The trouble is that this new holy person, while still living this earthly life, is expressed through this earthly body, which still waits for resurrection and glorification, and in this earthly body their remains the old nature, the flesh, which is as sinful as it has always been, and this sinful nature is worked on by Satan in all manner of temptations and trials, and this is what causes the saint to continue doing wrong. But in the doing of wrong the new holy person we are living in the heavenly places hates this wrong because in our new person we have done with sin. It is impossible for the true believer to sin that grace may abound, because we hate sin and hate doing things which our Saviour hates and died to save us from.
The apostle Peter goes on in verse two to express the glorious truth which is the abiding reality of the new person we are who has done with sin.

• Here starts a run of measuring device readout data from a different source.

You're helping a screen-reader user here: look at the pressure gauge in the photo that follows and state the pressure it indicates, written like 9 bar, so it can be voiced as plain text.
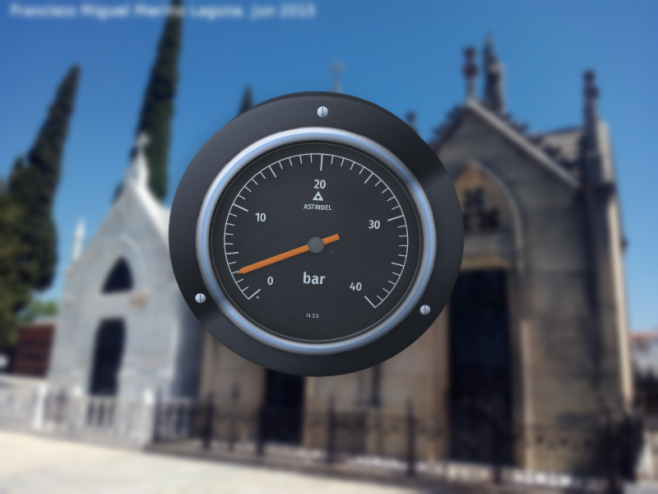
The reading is 3 bar
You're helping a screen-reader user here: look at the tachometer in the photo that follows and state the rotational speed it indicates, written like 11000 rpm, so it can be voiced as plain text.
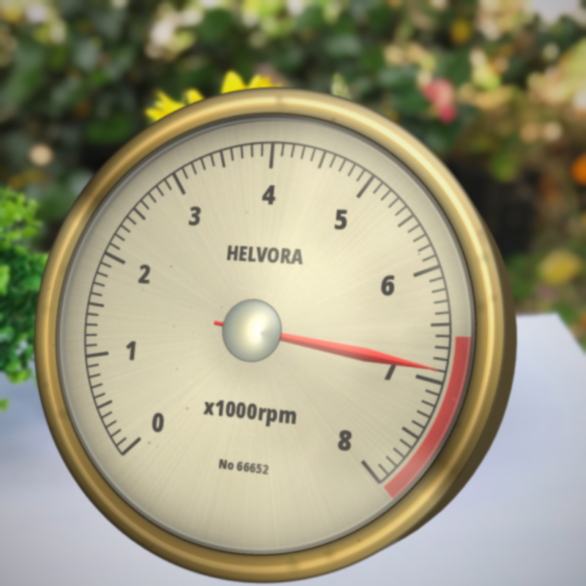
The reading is 6900 rpm
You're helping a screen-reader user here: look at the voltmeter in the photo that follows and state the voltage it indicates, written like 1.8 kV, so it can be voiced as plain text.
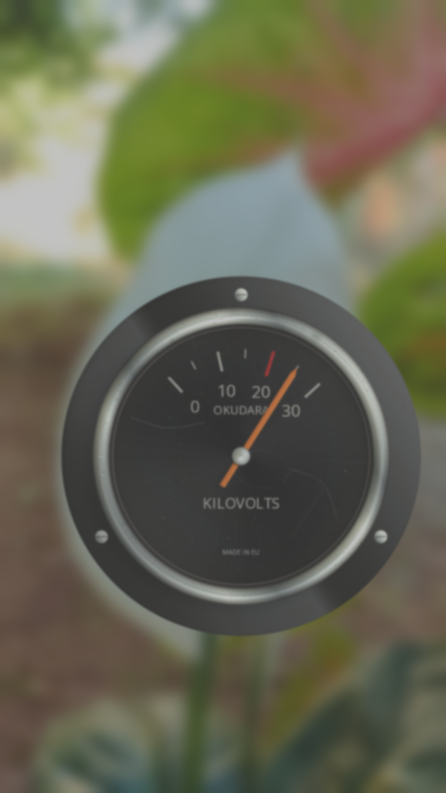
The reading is 25 kV
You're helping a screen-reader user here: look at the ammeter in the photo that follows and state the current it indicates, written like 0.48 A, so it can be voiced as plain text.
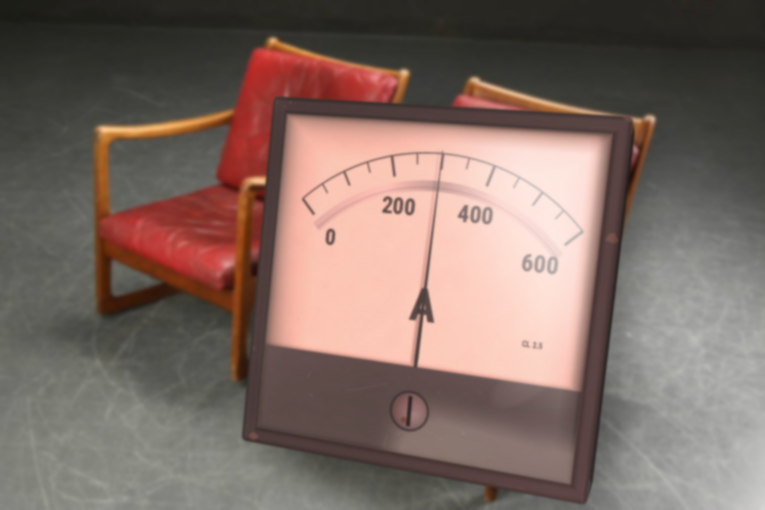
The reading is 300 A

Verse 2 commences with the statement 'as a result'. Because of this glorious fact that we have been raised to newness of life and have been translated into the kingdom of God, and been created to be like God in true righteousness and holiness, we do not live the rest of our earthly lives for evil human desires, but rather for the will of God. This new life we have been raised to can do no other. Not to live for the will of God is alien and an abomination to us. This is why with Paul we say that when we do fall into sin, however small, we say it is not us that sins, but sin that dwells within us. In our new self we hate this wrong, and this means that when Satan overcomes us by his working on our sinful nature, we grieve and are unable to rest until we have repented and had a fresh washing in the precious blood of Jesus.
The old sinful nature cannot be improved or made better, it can only be mortified, that is put to death. The love of sin in the sinful nature is overcome and silenced by the expulsive power of the new affection in our new life, which seeks to have the same attitude as Jesus, and to live a life pleasing to Christ and to our heavenly Father. Paul speaks of this in Galatians 5: 16 where he says 'live by the Spirit, and you will not gratify the desires of the sinful nature.'.